Cloudera Navigator is a fully integrated data management and security system for the Hadoop platform. Cloudera Navigator features address the needs of a broad range of stakeholders interacting with data at scale:

  • Compliance groups must track and protect access to sensitive data. Their concerns focus on being prepared for an audit, tracking who is accessing what data and what are they doing with it, and ensuring that sensitive data is governed and protected.
  • Hadoop administrators and DBAs are responsible for boosting user productivity and cluster performance. These users are concerned with how is data being used and how it can be optimized for future workloads.
  • Data stewards and curators manage and organize data assets at Hadoop scale.
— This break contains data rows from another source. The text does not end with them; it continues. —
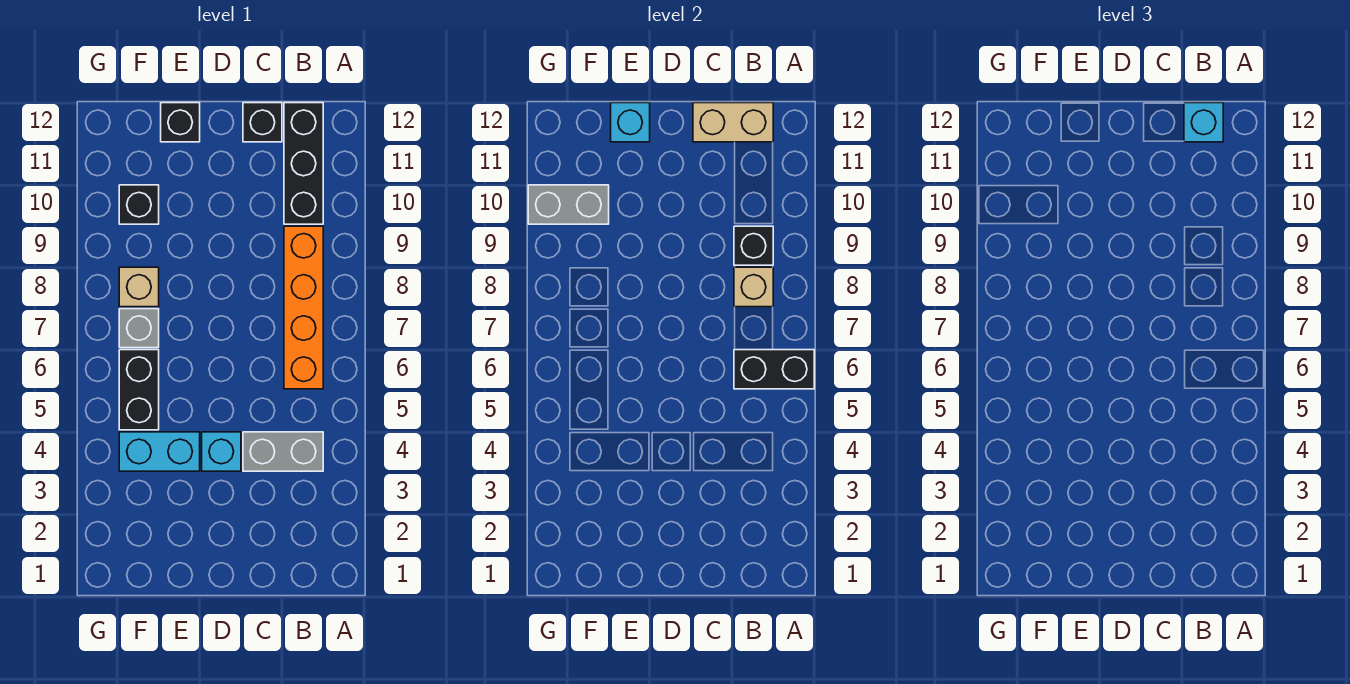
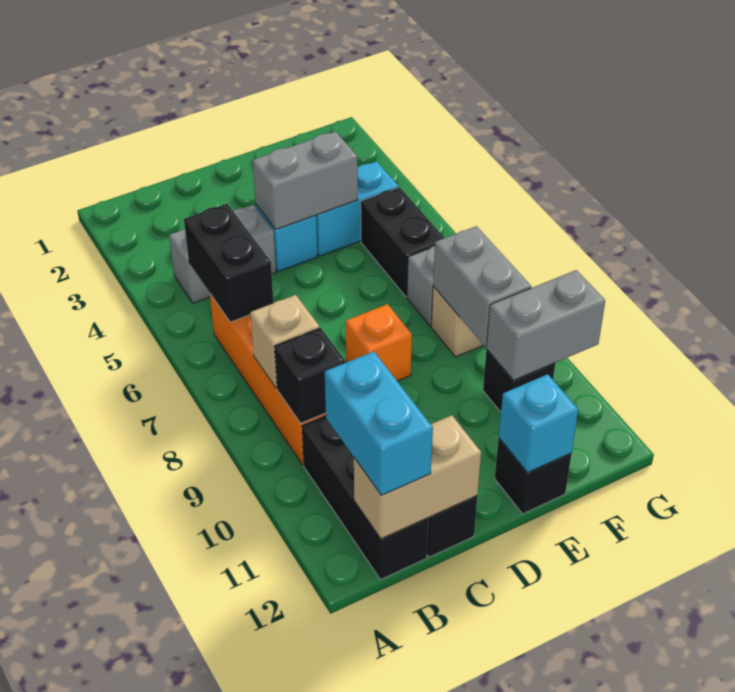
black brick A6:B6 level 2 -> black brick B5:B6 level 2
cyan brick B12 level 3 -> cyan brick B11:B12 level 3
none -> grey brick D4:E4 level 2
none -> orange brick D8 level 1
none -> grey brick F8:F9 level 2

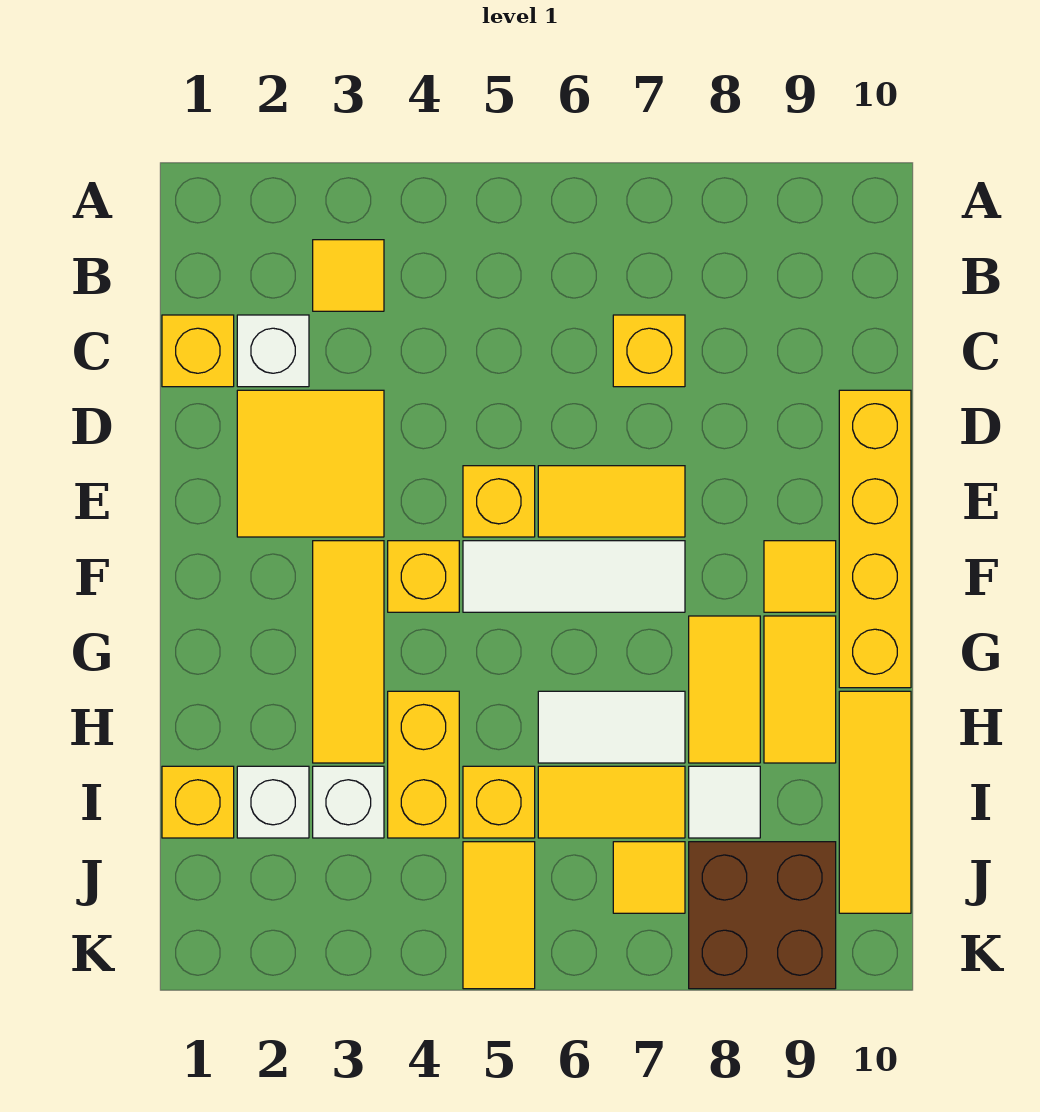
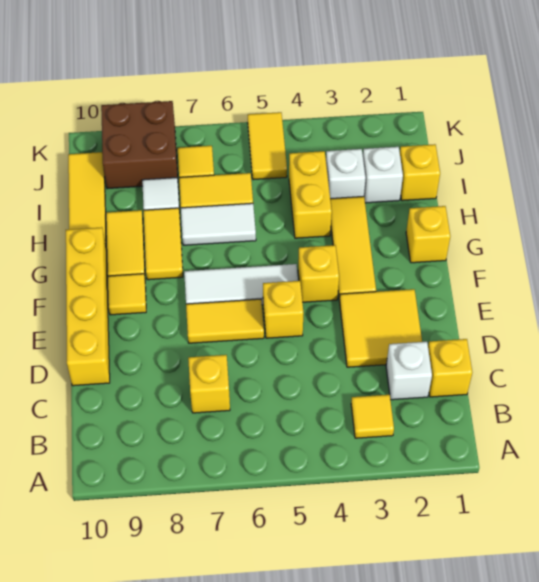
yellow brick I5 level 1 -> yellow brick G1 level 1

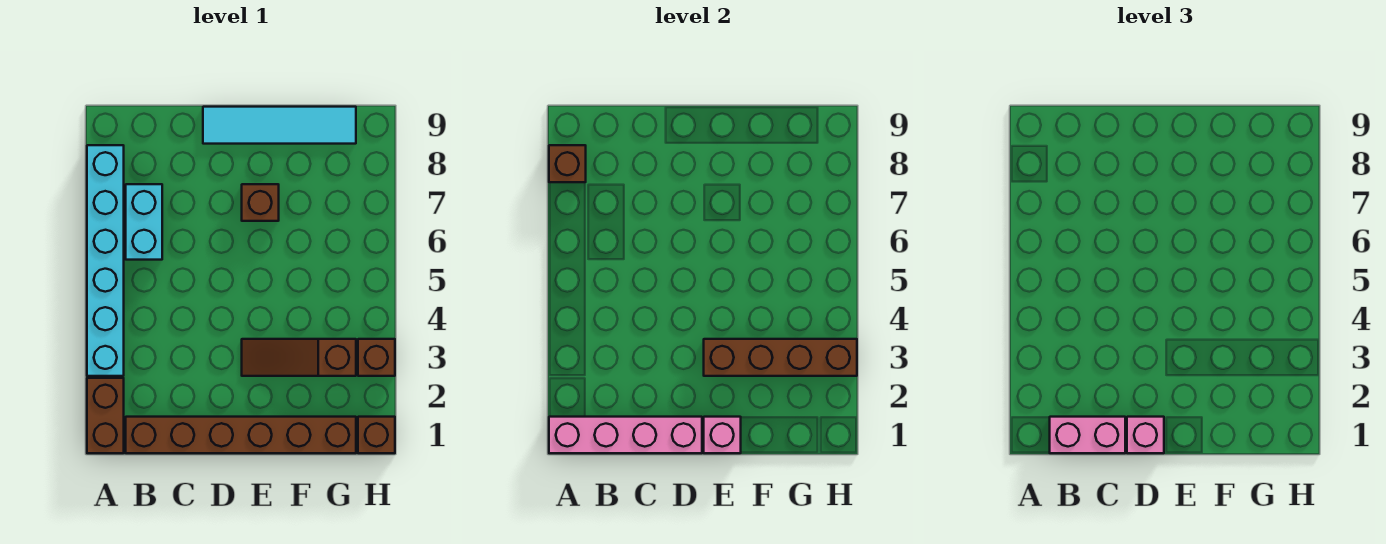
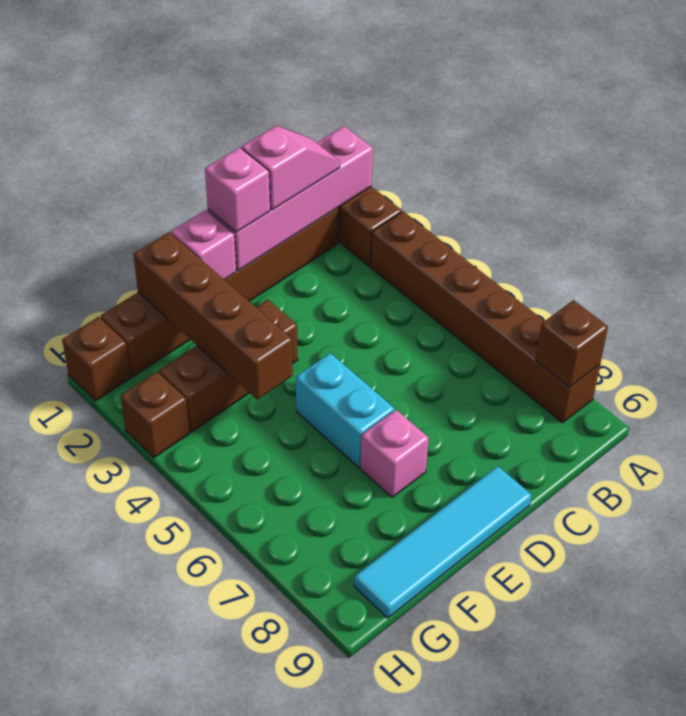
cyan brick A3:A8 level 1 -> brown brick A3:A8 level 1
pink brick B1:C1 level 3 -> pink slope B1:C1 level 3 top C
cyan brick B6:B7 level 1 -> cyan brick E5:E6 level 1
brown slope E3:G3 level 1 top G -> brown brick E3:G3 level 1
brown brick E3:H3 level 2 -> brown brick F1:F4 level 2
brown brick E7 level 1 -> pink brick E7 level 1

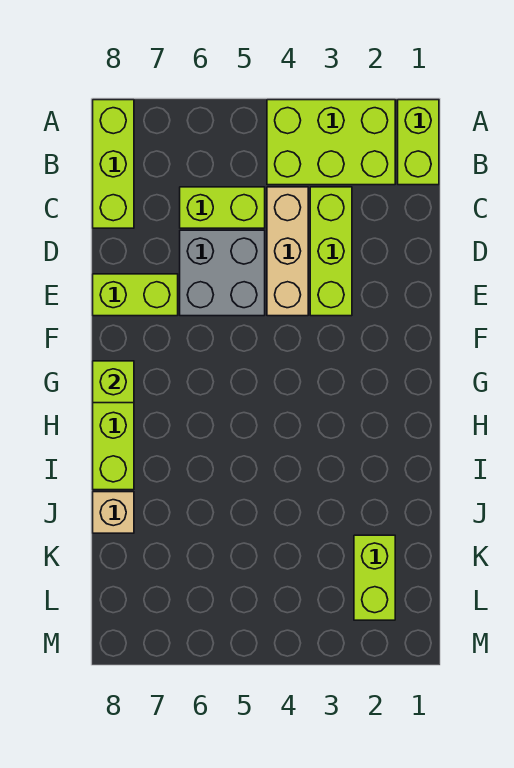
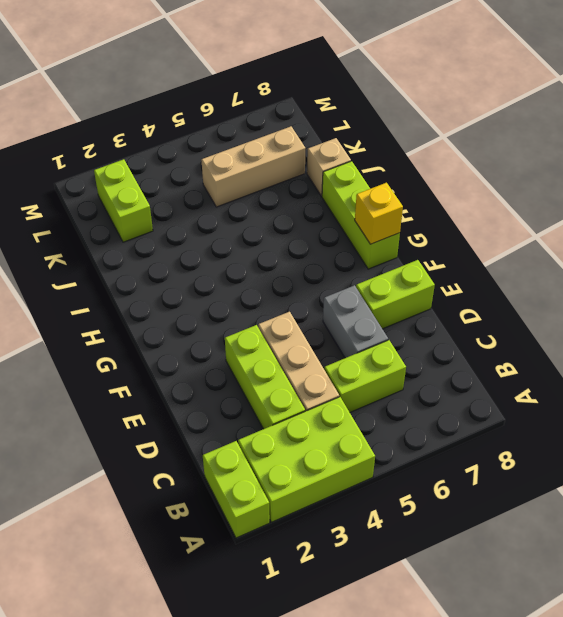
lime brick A8:C8 level 1 -> none
grey brick D5:E6 level 1 -> grey brick D6:E6 level 1
lime brick G8 level 2 -> yellow brick G8 level 2
none -> tan brick K5:K7 level 1

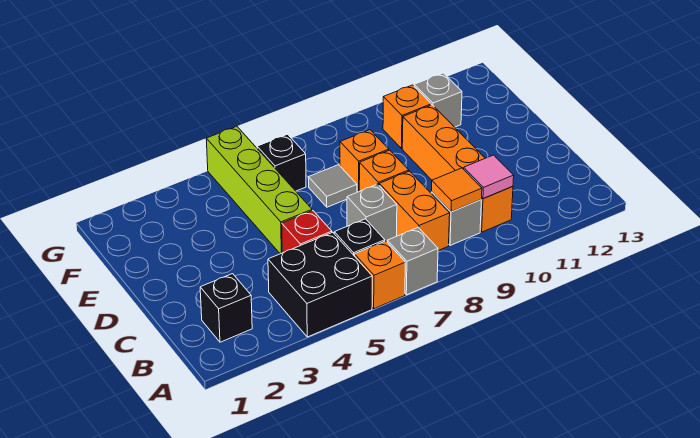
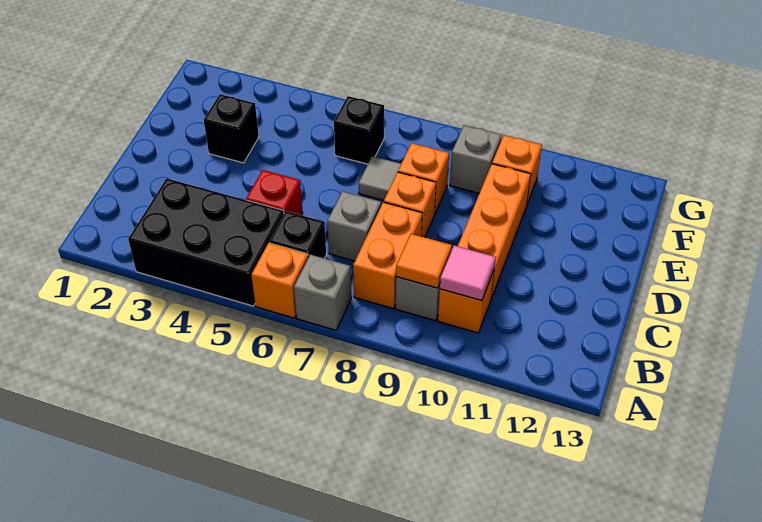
black brick A4:B5 level 1 -> black brick A3:B5 level 1
black brick B2 level 1 -> black brick E3 level 1
lime brick D5:G5 level 1 -> none
grey brick F11 level 1 -> grey brick F9 level 1

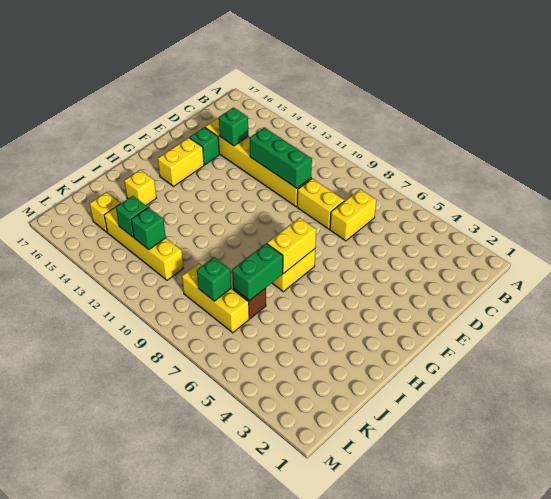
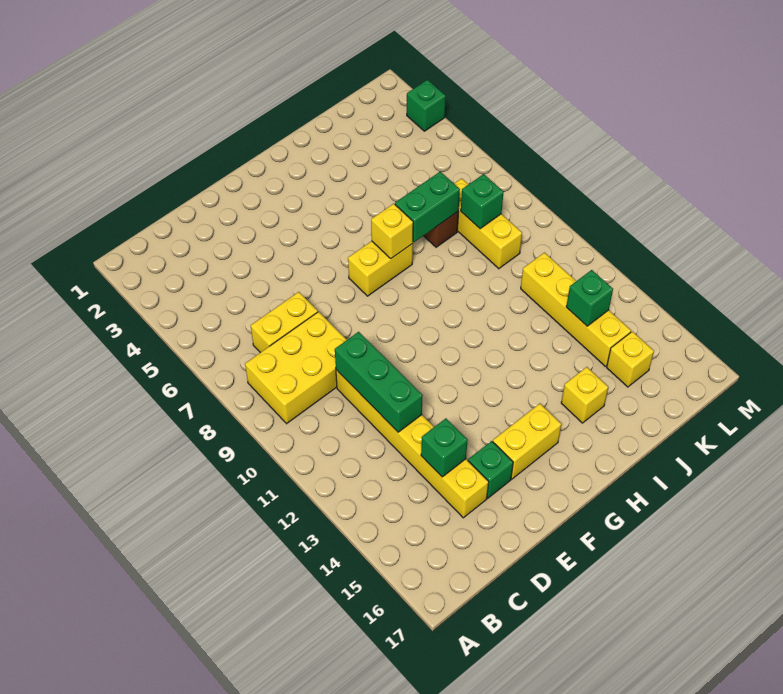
yellow brick D8:D9 level 1 -> yellow brick B8:D9 level 1
yellow brick G7:H7 level 2 -> yellow brick H7 level 2
green brick K12 level 2 -> green brick M3 level 1

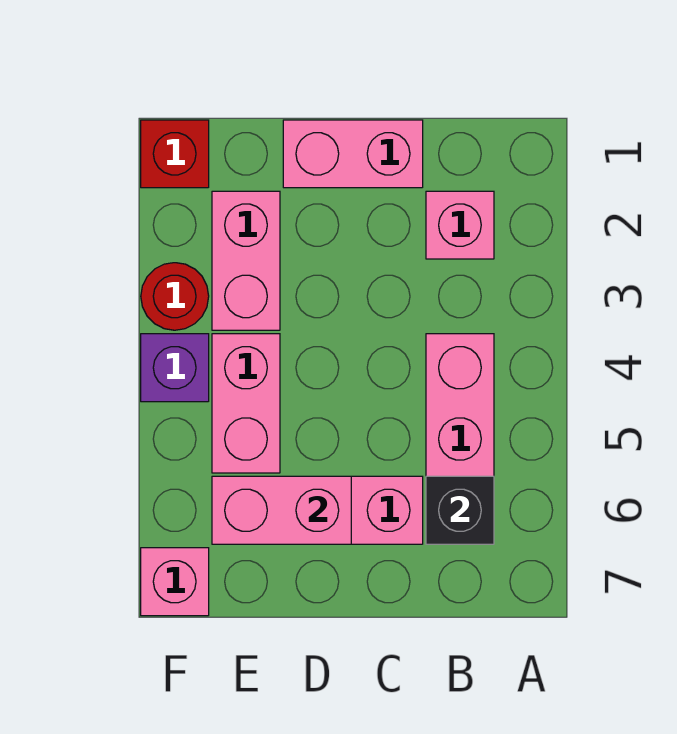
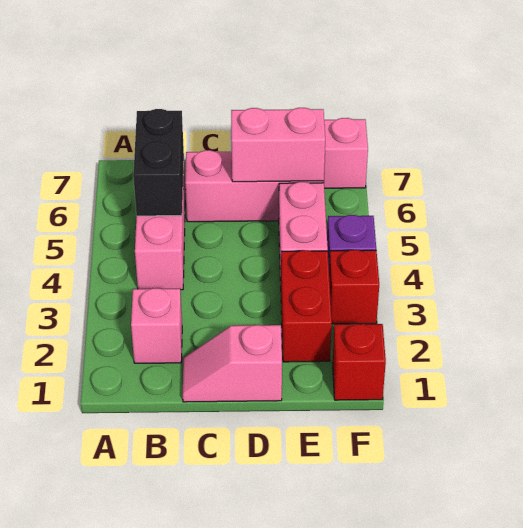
black brick B6 level 2 -> black brick B5:B6 level 2
pink brick C1:D1 level 1 -> pink slope C1:D1 level 1 top D
pink brick E2:E3 level 1 -> red brick E2:E3 level 1
red round brick F3 level 1 -> red brick F3 level 1

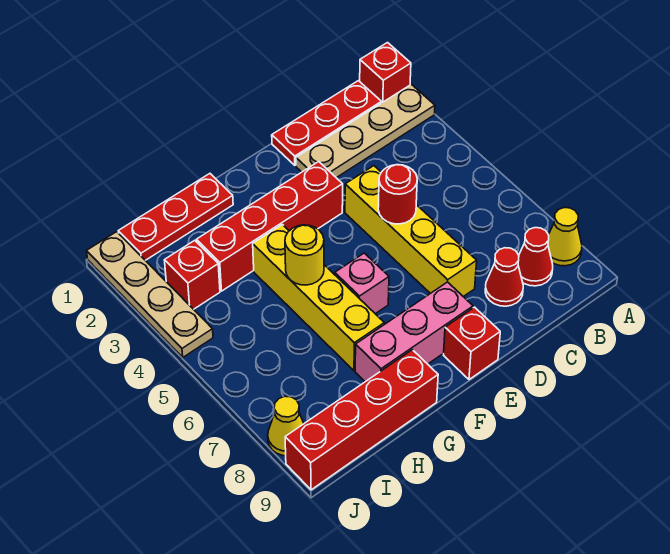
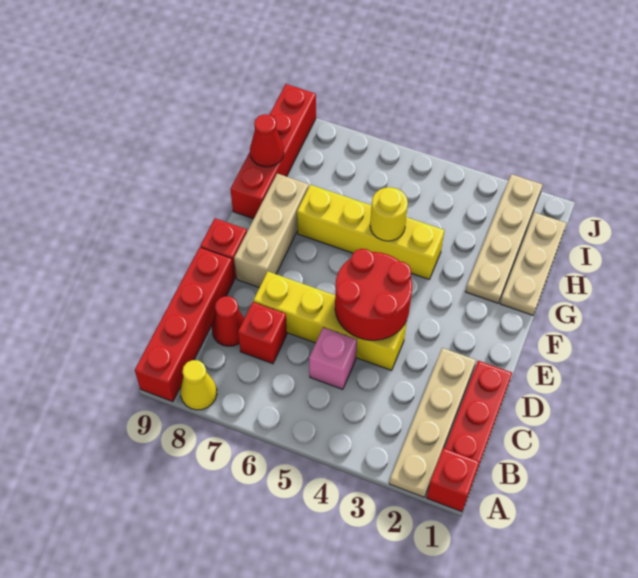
red cone B8 level 1 -> red cone H9 level 2
red round brick D5 level 2 -> red round brick D4:E5 level 2
red brick E3:H3 level 1 -> red brick A9:D9 level 1
pink brick E8:G8 level 1 -> tan brick E8:G8 level 1
pink brick F6 level 1 -> pink brick C5 level 1
red plate G1:I1 level 1 -> tan plate G1:I1 level 1
red brick I3 level 1 -> red brick C7 level 1
tan plate J1:J4 level 1 -> tan plate G2:J2 level 1
yellow cone J8 level 1 -> none

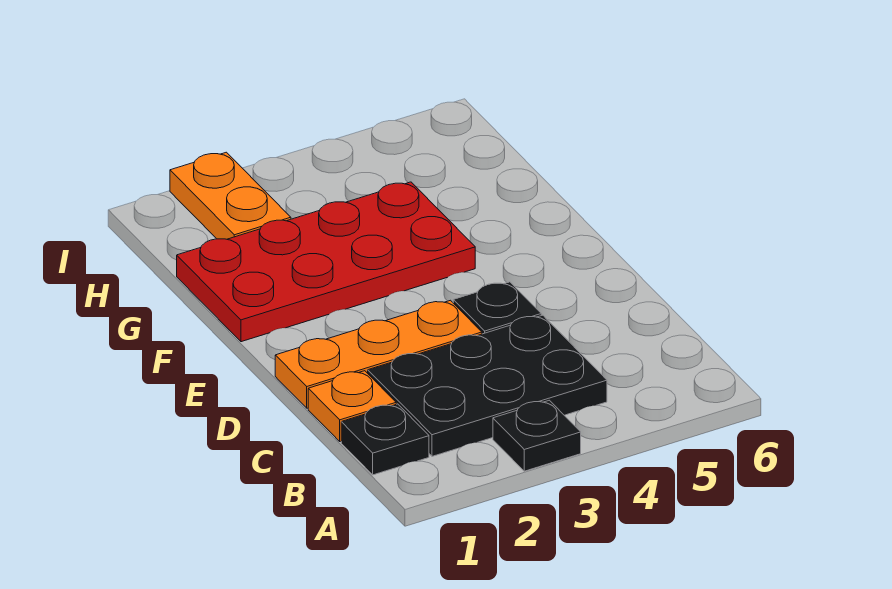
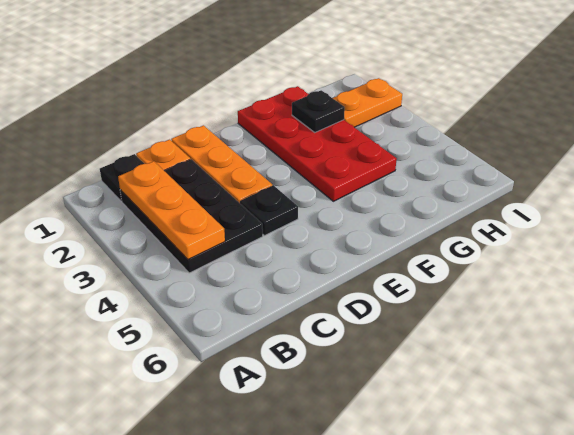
black plate A3 level 1 -> black plate G2 level 2
none -> orange plate B2:B4 level 2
Their tasks involve managing the data lifecycle efficiently, from ingest to purge.
  • Data scientists and BI users need to find the data that matters most. They want to be able explore data, trust what they find, and be able to visualize relationships between data sets.
To address the requirements of all these users, Cloudera Navigator provides the following categories of functionality:
  • Data Management - Data management provides visibility into and control over the data residing in Hadoop datastores and the computations performed on that data. The Cloudera Navigator features that address the data management needs of Hadoop administrators, data stewards, and data scientists are:
    • Auditing data access and verifying access privileges - The goal of auditing is to capture a complete and immutable record of all activity within a system. Cloudera Navigator auditing features add secured, real-time audit components to key data and access frameworks. Cloudera Navigator allows compliance groups to configure, collect, and view audit events, and to understand who accessed what data and how.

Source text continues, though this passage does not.